Ch’io voglio, risoluta di morire

Da sì grave molestia liberarmi: 

Non so, se ’1 mio, cartel si debba dire. 

In quanto do risposta provocata: 

Ma perché in rissa de’ nomi venire? 

Se vuoi, da te mi chiamo disfidata, 

E, se non, ti disfido; o in ogni via 

La prendo, e ogni occasion m’è grata : 

Il campo, o l’armi elegger a te stia, 

Ch’io prenderò quel, che tu lascierai; 

Anzi pur ambo nel tuo arbitrio sia 

Tosto son certo, che t’accorgerai 

Quanto ingrato, et di fede mancatore 

Fosti; e quanto tradito a torto m’hai.



[Italia Donati al fratello Italiano, 31 maggio 1886], da Guido Antonio Marcati, Italia Donati, in «Il Risveglio Educativo», anno II, n. 38 del 20 giugno 1886, pp. 285-286.


Mio caro fratello, perdonami anche tu del dolore che vi reco facendo questo passo; ma la vita è troppo triste per me e nella morte solo trova la pace, l’onore. Tranquillizzati: io sono innocentissima di tutte le accuse fattemi e la prova l’avrai, come l’avranno tutti, dopo la morte. A te, unico fratello, a te mi raccomando con tutto il cuore e a mani giunte di far quello che occorrerà per far risorgere l’onor mio, Non ti spaventi la mia morte, ma ti tranquillizzi pensando che con quella ritorna l’onore nella nostra famiglia. Sono una vittima dell’infame pubblico e non cesserò di essere perseguitata che con la morte. Prendi il mio corpo cadavere, e dietro sezione e visita medico-sanitaria fai luce a questo mistero. Sia la mia innocenza giustificata e fai che nessun dubbio resti nel pensiero d’alcuno. Guardati bene dal non fare che ho detto e pensa, che muoio per questo motivo. Sia la mia fine un esempio alle mie nipoti e ricordala loro quando conosceranno il mondo l’infelicissima Italia che muore per l’onore. Aiuta babbo e mamma e consolali insieme alle due sorelle che rimangono e fate entrambi in modo d’alleggerire le loro pene; sono cattiva figlia è vero, ma io non posso più reggere e non posso vivere.
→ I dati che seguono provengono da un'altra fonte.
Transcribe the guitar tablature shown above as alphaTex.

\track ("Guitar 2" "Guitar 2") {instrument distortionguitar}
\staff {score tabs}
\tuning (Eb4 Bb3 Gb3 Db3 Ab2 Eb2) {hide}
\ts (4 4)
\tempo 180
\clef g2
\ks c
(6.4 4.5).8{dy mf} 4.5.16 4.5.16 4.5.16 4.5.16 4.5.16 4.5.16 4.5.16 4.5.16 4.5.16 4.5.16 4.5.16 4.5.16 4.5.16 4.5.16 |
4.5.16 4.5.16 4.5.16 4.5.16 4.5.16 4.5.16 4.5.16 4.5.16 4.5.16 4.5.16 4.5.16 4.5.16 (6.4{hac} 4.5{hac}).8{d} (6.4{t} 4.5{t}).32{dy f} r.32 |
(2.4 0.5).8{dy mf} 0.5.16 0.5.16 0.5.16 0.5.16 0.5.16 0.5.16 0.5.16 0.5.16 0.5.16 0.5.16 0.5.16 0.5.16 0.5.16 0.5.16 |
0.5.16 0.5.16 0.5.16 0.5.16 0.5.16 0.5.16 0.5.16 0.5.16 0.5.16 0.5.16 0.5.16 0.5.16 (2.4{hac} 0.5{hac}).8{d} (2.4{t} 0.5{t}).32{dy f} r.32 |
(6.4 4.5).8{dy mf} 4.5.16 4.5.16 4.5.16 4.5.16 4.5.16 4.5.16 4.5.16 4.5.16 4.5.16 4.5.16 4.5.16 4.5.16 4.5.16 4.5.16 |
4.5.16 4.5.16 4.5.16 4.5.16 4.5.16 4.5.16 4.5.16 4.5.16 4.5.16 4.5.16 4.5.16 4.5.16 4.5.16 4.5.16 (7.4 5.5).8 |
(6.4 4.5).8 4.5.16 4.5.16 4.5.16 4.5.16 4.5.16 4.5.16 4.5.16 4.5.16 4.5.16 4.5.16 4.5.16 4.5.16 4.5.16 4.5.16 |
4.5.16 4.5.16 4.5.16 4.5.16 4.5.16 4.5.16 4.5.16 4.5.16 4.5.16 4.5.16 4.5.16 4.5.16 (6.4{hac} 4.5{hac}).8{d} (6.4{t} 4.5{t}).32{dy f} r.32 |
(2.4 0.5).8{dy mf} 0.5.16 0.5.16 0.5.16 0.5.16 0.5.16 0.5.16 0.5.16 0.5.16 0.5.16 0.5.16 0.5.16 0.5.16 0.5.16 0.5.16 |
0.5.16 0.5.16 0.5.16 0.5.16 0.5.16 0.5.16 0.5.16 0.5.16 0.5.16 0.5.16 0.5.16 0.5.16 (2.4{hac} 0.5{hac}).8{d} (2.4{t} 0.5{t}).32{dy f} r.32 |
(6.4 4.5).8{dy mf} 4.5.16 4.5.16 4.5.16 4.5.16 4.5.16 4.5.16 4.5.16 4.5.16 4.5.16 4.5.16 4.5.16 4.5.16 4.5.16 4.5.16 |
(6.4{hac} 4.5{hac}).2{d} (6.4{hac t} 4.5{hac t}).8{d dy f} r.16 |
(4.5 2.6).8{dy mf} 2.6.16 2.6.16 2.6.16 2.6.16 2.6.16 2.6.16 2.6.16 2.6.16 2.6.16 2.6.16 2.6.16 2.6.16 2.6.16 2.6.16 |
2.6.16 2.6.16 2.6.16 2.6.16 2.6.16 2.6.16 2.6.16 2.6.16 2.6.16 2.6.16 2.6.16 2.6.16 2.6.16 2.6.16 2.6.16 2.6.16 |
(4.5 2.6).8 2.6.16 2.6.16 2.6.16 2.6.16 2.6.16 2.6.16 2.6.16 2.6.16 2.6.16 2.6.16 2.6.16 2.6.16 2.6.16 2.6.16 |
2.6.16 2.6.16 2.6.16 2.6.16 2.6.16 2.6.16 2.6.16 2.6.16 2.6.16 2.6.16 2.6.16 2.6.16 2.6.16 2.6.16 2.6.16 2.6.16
Dunque addio tutti, perdonatemi e compiangetemi. Se vi fosse modo di far portare il mio corpo, dopo giustificato, nel Campo Santo del Cintolese senza sagrifizi, portacelo, e se no, lascialo qua in questo infame luogo e poni una pietra per segnale scrivendoci queste parole: Qui giace la vittima infelice Italia Donati, maestra di Porciano. Non voglio ragazze ad accompagnarmi, ma soli quattro incappati e bambini e bambine; compresi i miei scolari. Chiedo questo perché le ragazze che mi hanno odiata e biasimata in vita, non vengano a burlarsi di me per la via del sepolcro. I bambini e le bambine innocenti come sono io mi seguiranno assai meglio di loro. Tu hai capito. Ai quattro incappati darai 50 centesimi per ciascuno; e ai ragazzi e alle bambine due o tre soldi. Non voglio funerali soltanto due messe e basta. Addio, mio caro fratello, perdonami e non maledirmi e sii più contento così che vedermi disonorata Addio, unica cognata Ida, addio mio caro Donatino, addio nipotine, addio tutti: perdonate e compiangete l’infelice vostra Italia Donati.


 

Da Luigi Pirandello, L’esclusa (1901), Milano, Bemporad, 1927 edizione definitiva.

 


- Voglio fare un duello!

- Ah, un duello, tu? Benissimo capito.

- Ma non so, - riprese Rocco, - non so proprio nulla di.... di scherma. Come si fa? Non vorrei farmi ammazzare come un cane, capisci?

- Come un cane, benissimo capito. E allora qualche.... coup? Ah, un colpo — si dice? Sì, infallible, io te lo insegnare. Molto semplice, sì. Subito?

E Bill, con una mossa da scimmia ben educata, staccò dalla parete due vecchi fioretti arrugginiti.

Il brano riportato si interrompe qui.